The new ruling affects a wide range of business types from bed and breakfasts to restaurants, construction firms, schools and much more. In addition, Cuba will no longer be issuing licenses for wholesale and retail sellers of agricultural goods, vendors of CDs or DVDs and operators of recreation equipment.
The move has not been well received in Cuba, with many suggesting that it highlights beliefs in some elements of the ruling party that free market reforms have been pushed too far and that they’re contributing to rising inequality. The average monthly wage in Cuba is $30, which is the same amount a bed and breakfast owner can charge for a single nights’ stay.
More than anything, the move highlights the Cuban government’s focus on tackling its tax woes. Almost every country on earth is now recognising that huge amounts of lost revenue can be regained by clamping down on evasion, and Cuba appears to be no different.

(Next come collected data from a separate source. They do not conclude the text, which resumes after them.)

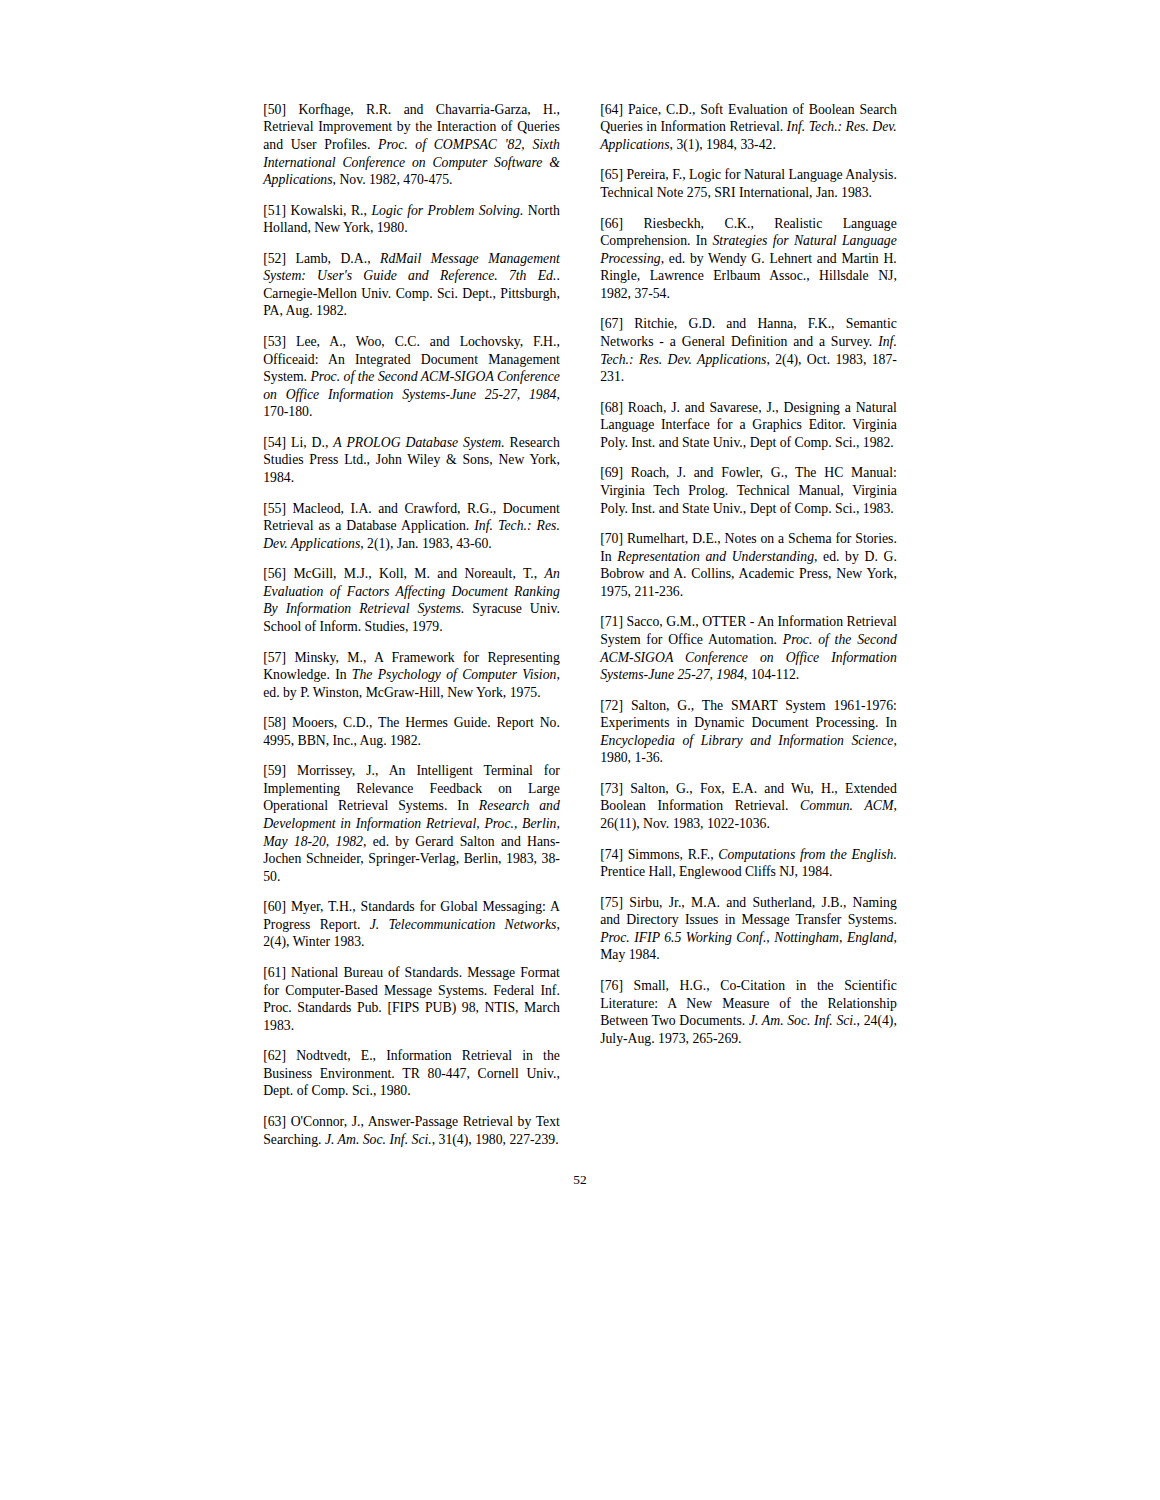[50] Korfhage, R.R. and Chavarria-Garza, H., Retrieval Improvement by the Interaction of Queries and User Profiles. Proc. of COMPSAC '82, Sixth International Conference on Computer Software & Applications, Nov. 1982, 470-475.
[51] Kowalski, R., Logic for Problem Solving. North Holland, New York, 1980.
[52] Lamb, D.A., RdMail Message Management System: User's Guide and Reference. 7th Ed.. Carnegie-Mellon Univ. Comp. Sci. Dept., Pittsburgh, PA, Aug. 1982.
[53] Lee, A., Woo, C.C. and Lochovsky, F.H., Officeaid: An Integrated Document Management System. Proc. of the Second ACM-SIGOA Conference on Office Information Systems-June 25-27, 1984, 170-180.
[54] Li, D., A PROLOG Database System. Research Studies Press Ltd., John Wiley & Sons, New York, 1984.
[55] Macleod, I.A. and Crawford, R.G., Document Retrieval as a Database Application. Inf. Tech.: Res. Dev. Applications, 2(1), Jan. 1983, 43-60.
[56] McGill, M.J., Koll, M. and Noreault, T., An Evaluation of Factors Affecting Document Ranking By Information Retrieval Systems. Syracuse Univ. School of Inform. Studies, 1979.
[57] Minsky, M., A Framework for Representing Knowledge. In The Psychology of Computer Vision, ed. by P. Winston, McGraw-Hill, New York, 1975.
[58] Mooers, C.D., The Hermes Guide. Report No. 4995, BBN, Inc., Aug. 1982.
[59] Morrissey, J., An Intelligent Terminal for Implementing Relevance Feedback on Large Operational Retrieval Systems. In Research and Development in Information Retrieval, Proc., Berlin, May 18-20, 1982, ed. by Gerard Salton and Hans-Jochen Schneider, Springer-Verlag, Berlin, 1983, 38-50.
[60] Myer, T.H., Standards for Global Messaging: A Progress Report. J. Telecommunication Networks, 2(4), Winter 1983.
[61] National Bureau of Standards. Message Format for Computer-Based Message Systems. Federal Inf. Proc. Standards Pub. [FIPS PUB) 98, NTIS, March 1983.
[62] Nodtvedt, E., Information Retrieval in the Business Environment. TR 80-447, Cornell Univ., Dept. of Comp. Sci., 1980.
[63] O'Connor, J., Answer-Passage Retrieval by Text Searching. J. Am. Soc. Inf. Sci., 31(4), 1980, 227-239.
[64] Paice, C.D., Soft Evaluation of Boolean Search Queries in Information Retrieval. Inf. Tech.: Res. Dev. Applications, 3(1), 1984, 33-42.
[65] Pereira, F., Logic for Natural Language Analysis. Technical Note 275, SRI International, Jan. 1983.
[66] Riesbeckh, C.K., Realistic Language Comprehension. In Strategies for Natural Language Processing, ed. by Wendy G. Lehnert and Martin H. Ringle, Lawrence Erlbaum Assoc., Hillsdale NJ, 1982, 37-54.
[67] Ritchie, G.D. and Hanna, F.K., Semantic Networks - a General Definition and a Survey. Inf. Tech.: Res. Dev. Applications, 2(4), Oct. 1983, 187-231.
[68] Roach, J. and Savarese, J., Designing a Natural Language Interface for a Graphics Editor. Virginia Poly. Inst. and State Univ., Dept of Comp. Sci., 1982.
[69] Roach, J. and Fowler, G., The HC Manual: Virginia Tech Prolog. Technical Manual, Virginia Poly. Inst. and State Univ., Dept of Comp. Sci., 1983.
[70] Rumelhart, D.E., Notes on a Schema for Stories. In Representation and Understanding, ed. by D. G. Bobrow and A. Collins, Academic Press, New York, 1975, 211-236.
[71] Sacco, G.M., OTTER - An Information Retrieval System for Office Automation. Proc. of the Second ACM-SIGOA Conference on Office Information Systems-June 25-27, 1984, 104-112.
[72] Salton, G., The SMART System 1961-1976: Experiments in Dynamic Document Processing. In Encyclopedia of Library and Information Science, 1980, 1-36.
[73] Salton, G., Fox, E.A. and Wu, H., Extended Boolean Information Retrieval. Commun. ACM, 26(11), Nov. 1983, 1022-1036.
[74] Simmons, R.F., Computations from the English. Prentice Hall, Englewood Cliffs NJ, 1984.
[75] Sirbu, Jr., M.A. and Sutherland, J.B., Naming and Directory Issues in Message Transfer Systems. Proc. IFIP 6.5 Working Conf., Nottingham, England, May 1984.
[76] Small, H.G., Co-Citation in the Scientific Literature: A New Measure of the Relationship Between Two Documents. J. Am. Soc. Inf. Sci., 24(4), July-Aug. 1973, 265-269.
52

It’s highly unlikely that many firms will have experience of Cuban tax, or placing specialists here, however the tide appears to be changing and the once strictly communist nation could be about to open its doors in the near future and embrace the concept of globalisation. It’s critically important for agencies that could potentially do business in the country to be prepared for this stage. The Cuban government is exceptionally harsh on those found guilty of evasion and with the prospect of both a fine and a lengthy prison sentence for even relatively innocuous cases, it’s not a nation to be messed with.